=== Exercise requirements ===
Below are records to return verbatim; the pictures are to be dropped.
--------------------------------
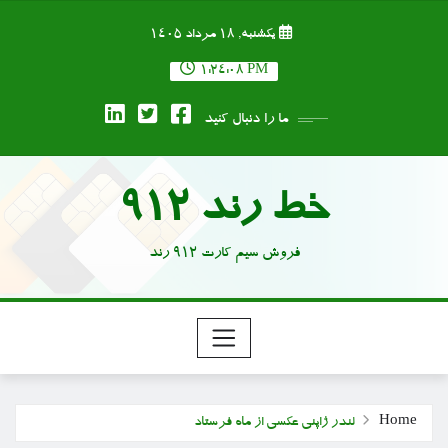
Ski
یکشنبه, ۱۸ مرداد ۱۴۰۵
t
conten
1:24:09 PM
ما را دنبال کنید
خط رند 912
فروش سیم کارت 912 رند
Home
لندر ژاپنی عکسی از ماه فرستاد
--------------------------------
=== Solution for this problem ===
Ski
یکشنبه, ۱۸ مرداد ۱۴۰۵
t
conten
1:24:09 PM
ما را دنبال کنید
خط رند 912
فروش سیم کارت 912 رند
Home
لندر ژاپنی عکسی از ماه فرستاد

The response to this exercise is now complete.